# [Aim of the exercise]
From the text on the TDT-2000 segmentation system below, extract the stretch from "3. Features" through "the x-duration feature." word for word.

# [Page]
____
MITRE TDT-2000 Segmentation System

Warren Greiff, Alex Morgan, Randall Fish, Marc Richards, Amlan Kundu,

(greiff, morgan, fishr, marc, akundu)@mitre.org

MITRE Corporation

202 Burlington Road

Bedford, MA 01730-1420

 

ABSTRACT

We present the design and development of a Hidden Markov Model for the division of news broadcasts into story segments. Model topology, and the textual features used, are discussed, together with the non-parametric estimation techniques that were employed for obtaining estimates for both transition and observation probabilities. Visualization methods developed for the analysis of system performance are also presented.

1. Introduction

For last year’s, TDT-3, evaluation, the MITRE system utilized a Naïve Bayes classifier [Greiff, Hurwitz & Merlino, `99]. For the TDT-2000 evaluation, we have explored the use of a fine-grained, multi-state Hidden Markov Model (HMM). After experimentation and performance analysis with an initial design, the model topology, as well as the feature definitions used were found to be unsatisfactory in a number of respects. In the sections that follow, we describe the topology and features that have evolved from this experience, and are used in the current version of the segmentation system. Also described is our approach to the determination of model parameters using non-parametric kernel estimation methods. After a brief description of how the resulting model is used for actual segmentation, we discuss visualization aids developed to support analysis of the system, and conclude with a summary of our TDT-2000 submission results, and plans for future work.

Figure 1: HMM Topology

2. Approach

The model we have used is a 251 state Hidden Markov Model, with the topology shown in Figure 1. States labeled, 1 to 250, correspond to the first 250 words of a story. One extra state, labeled 251, is included to model the production of all words at the end of stories exceeding 250 words in length. There are two principal motivations for this approach. First, that with a model of this nature we will be able to exploit the distribution of story-lengths that is unique to each source. For example, in the top graph of Figure 3, below, we see a histogram of story lengths (up to 250 words) for the ABC_WNT news source. The histogram displays a bimodal distribution with a clear preference for stories in the range of 30 to 80 words. This is evidence that can be used to improve segmentation. The second motivating factor was to go beyond the approach we employed in TDT-3, which used a Naïve Bayes classifier to classify each word as to whether or not it is at a boundary. Classification of each word was independent of all others. The goal of the fine-grained HMM approach is to enable the exploitation of features that give strong indications of which portion of a story we are in; indications which go beyond the binary boundary/no-boundary distinction. The HMM approach also supports the production of a single coherent segmentation sequence in place of a series of independent boundary/no-boundary decisions.

3. Features

The Hidden Markov Model is defined in terms of a set of features. The model assigns, for each state, a probability distribution over all possible combinations of values the features may take on. The probability assigned to value combinations is assumed to be independent of the state/observation history, conditioned on the state. The MITRE system further assumes that the value of any one feature is independent of all others, once the current state is known. Features have been explicitly designed with this assumption in mind. Three categories of features have been used, which we refer to as coherence features, trigger features, and the x-duration feature.
____
# [Given entries]
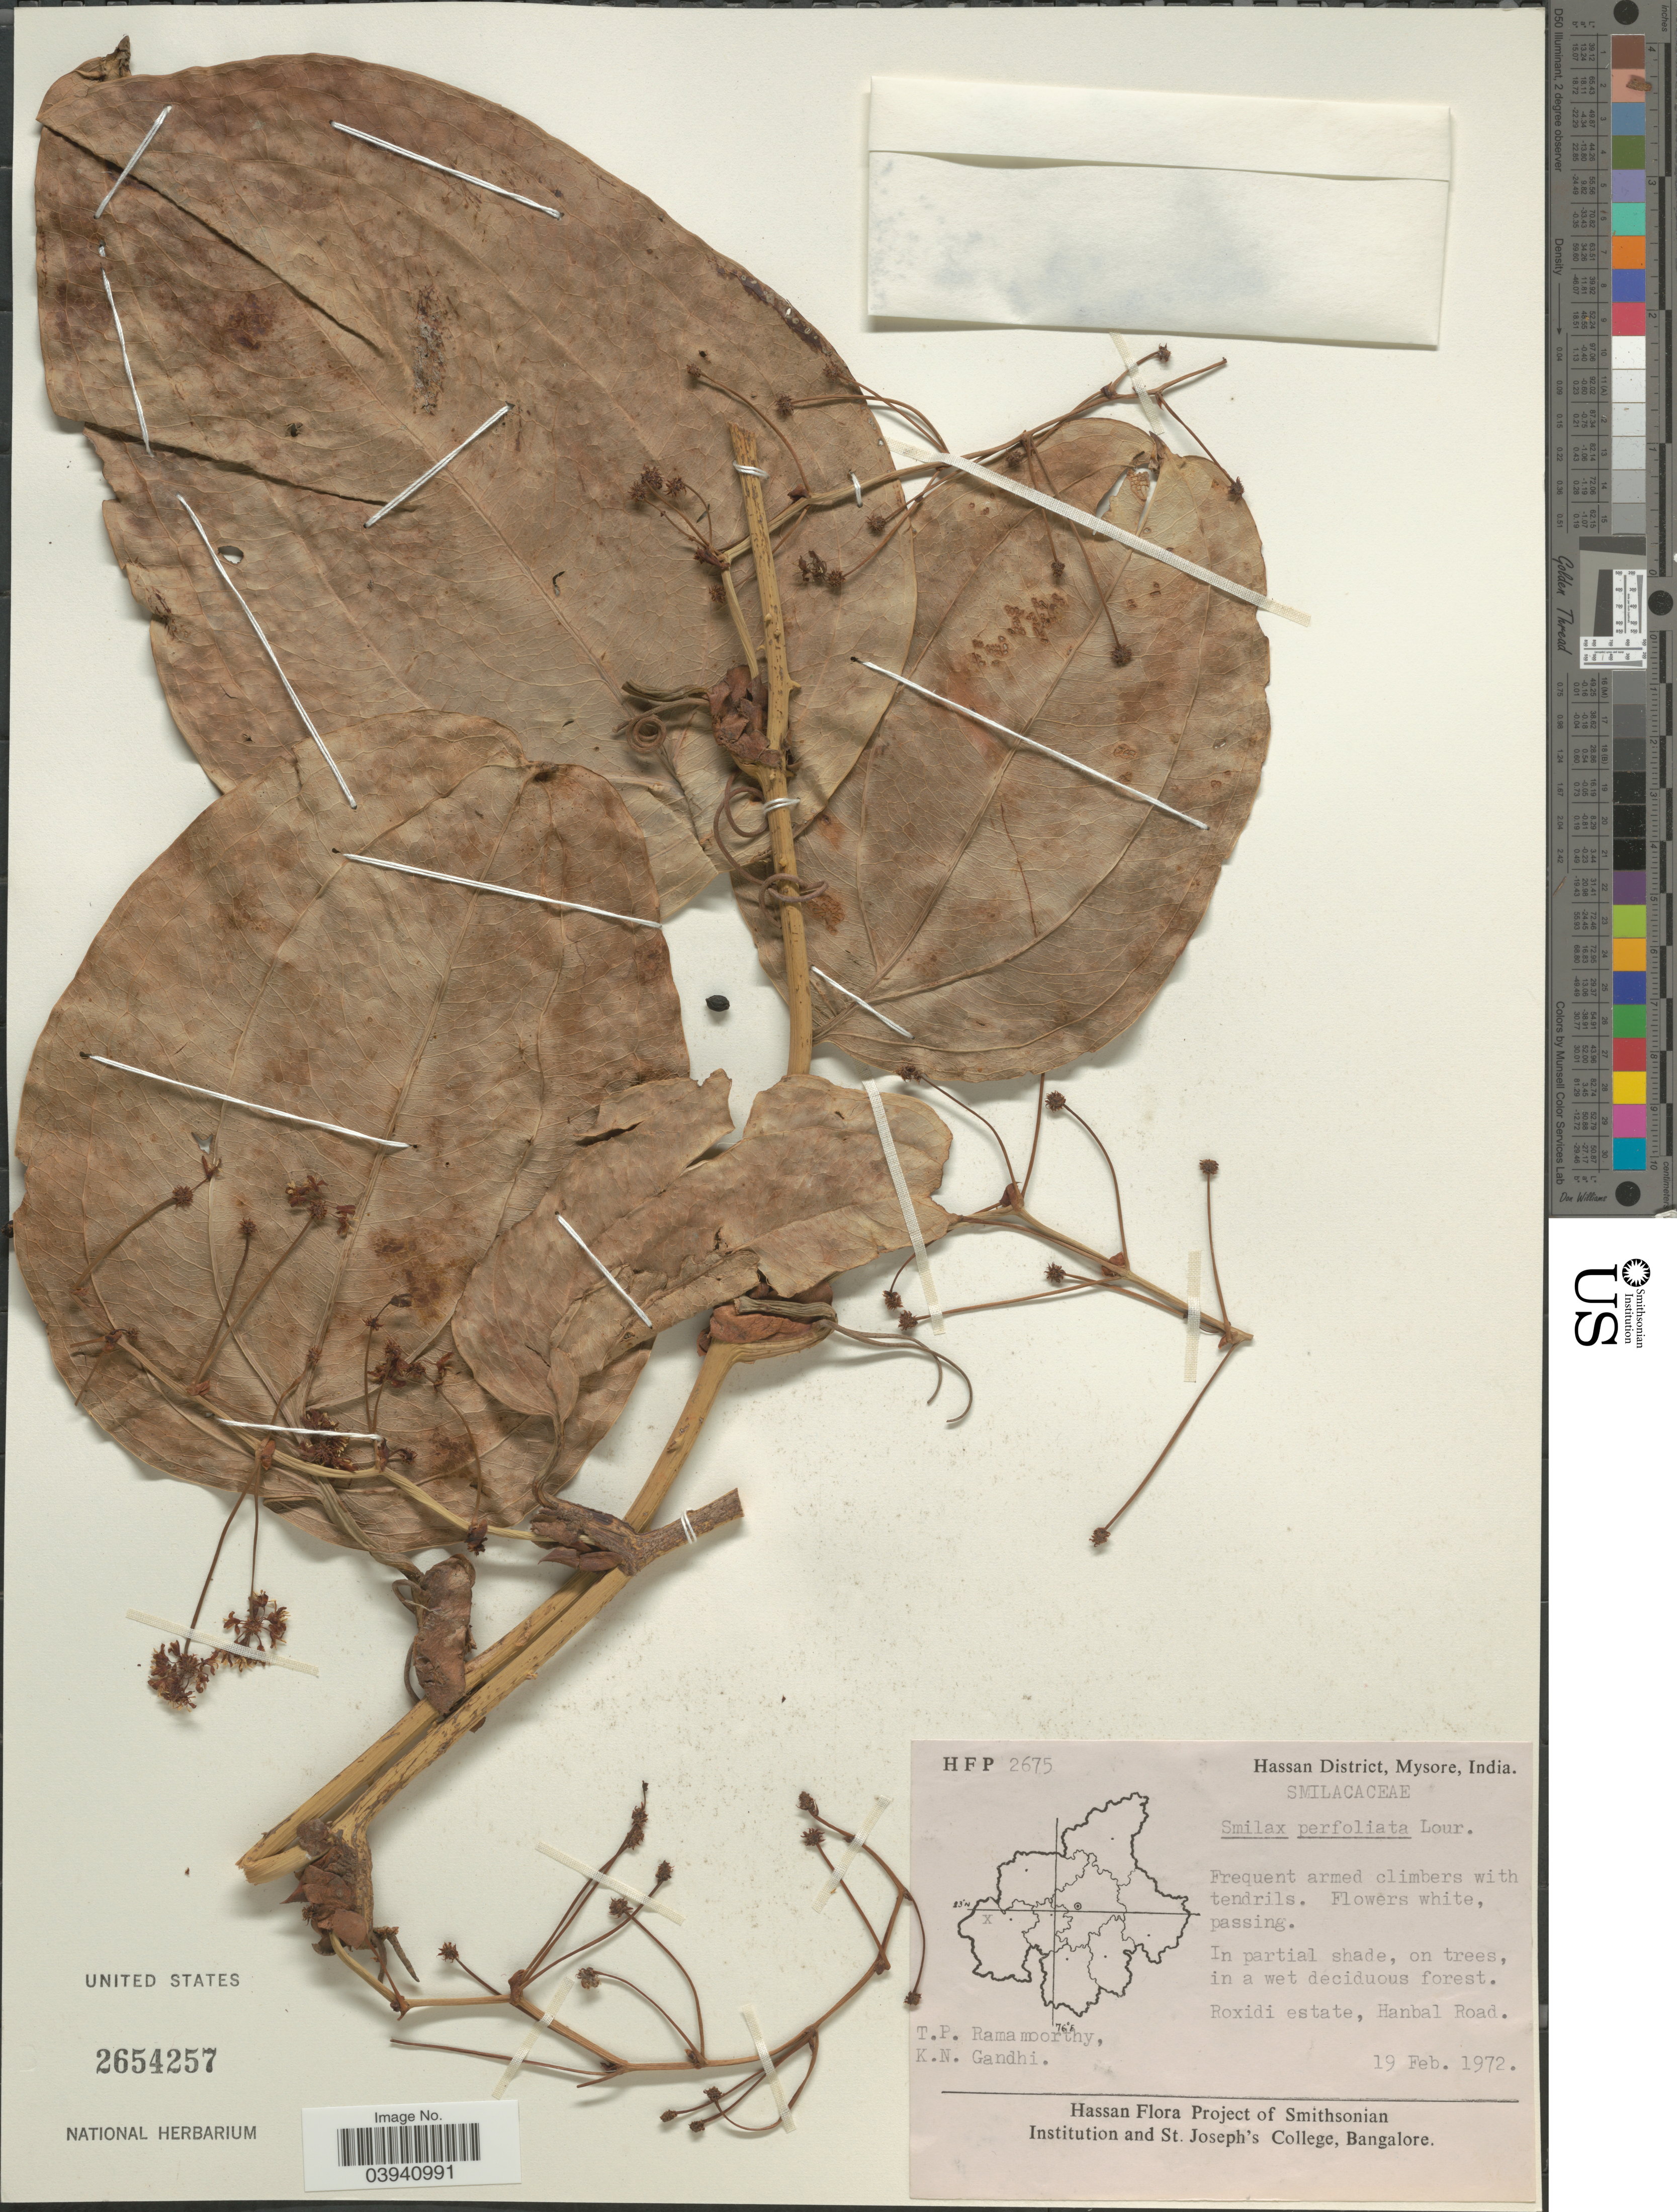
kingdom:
____
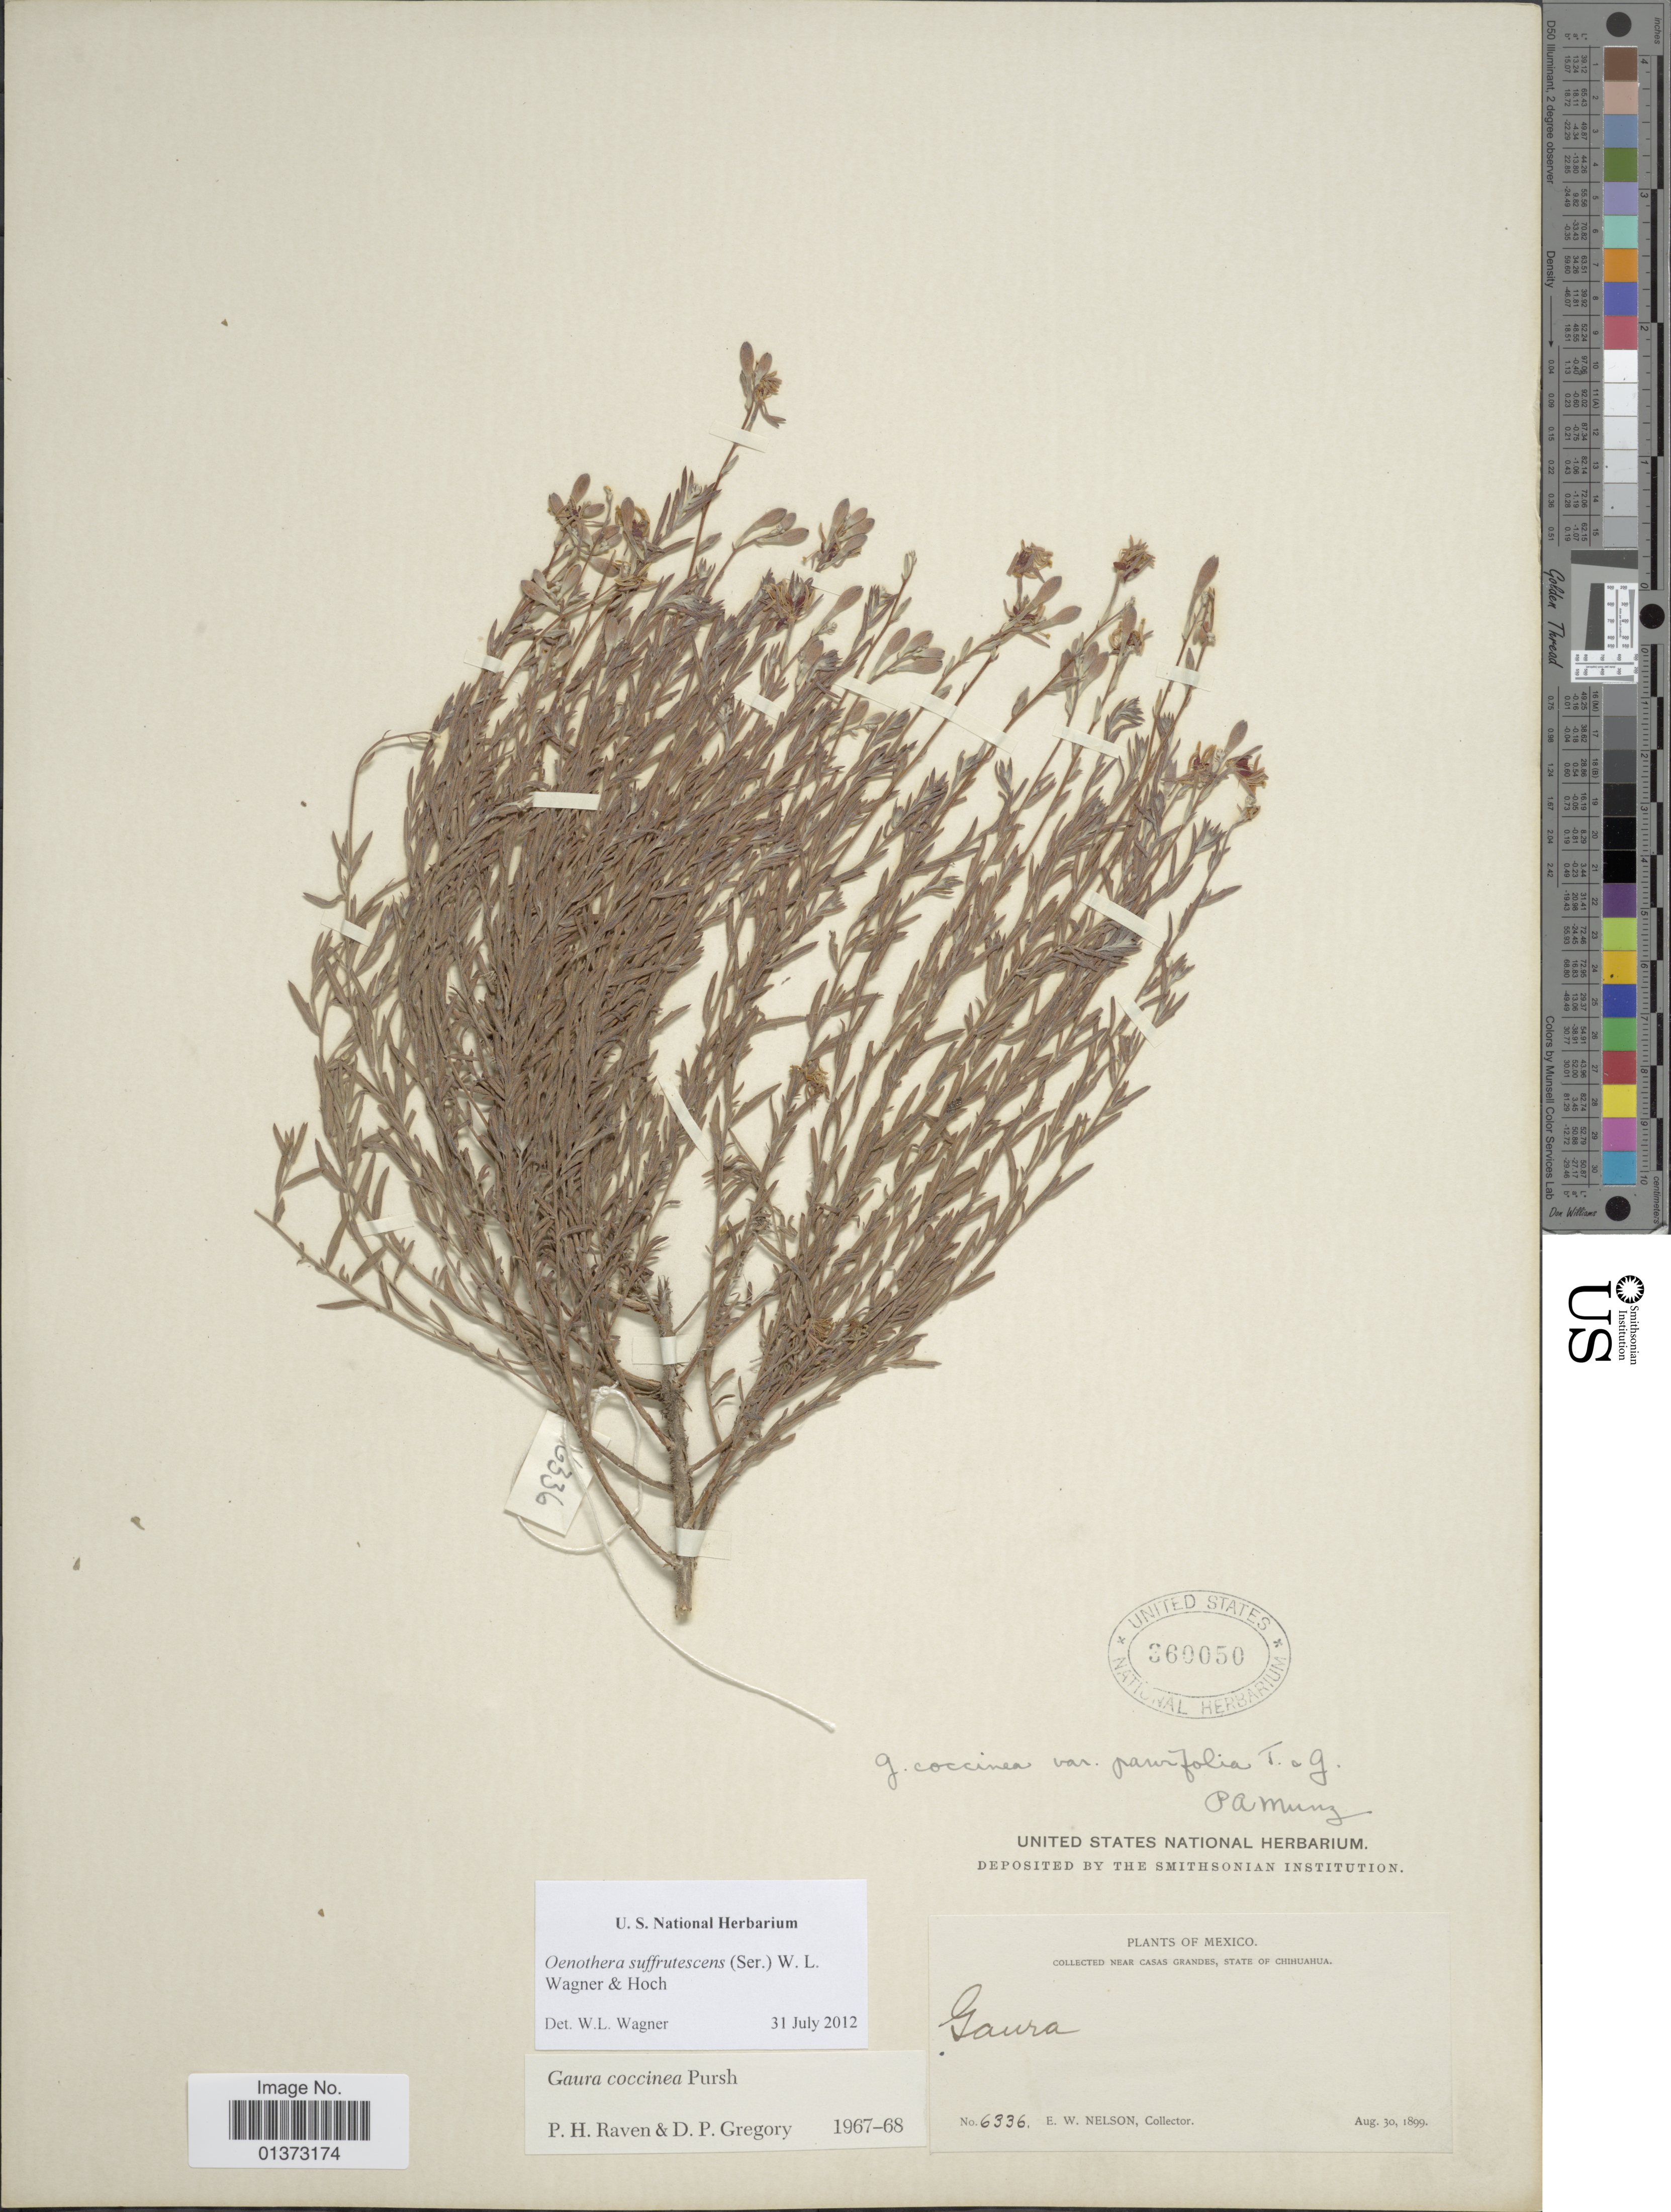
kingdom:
____
# [Output of the task]
3. Features

The Hidden Markov Model is defined in terms of a set of features. The model assigns, for each state, a probability distribution over all possible combinations of values the features may take on. The probability assigned to value combinations is assumed to be independent of the state/observation history, conditioned on the state. The MITRE system further assumes that the value of any one feature is independent of all others, once the current state is known. Features have been explicitly designed with this assumption in mind. Three categories of features have been used, which we refer to as coherence features, trigger features, and the x-duration feature.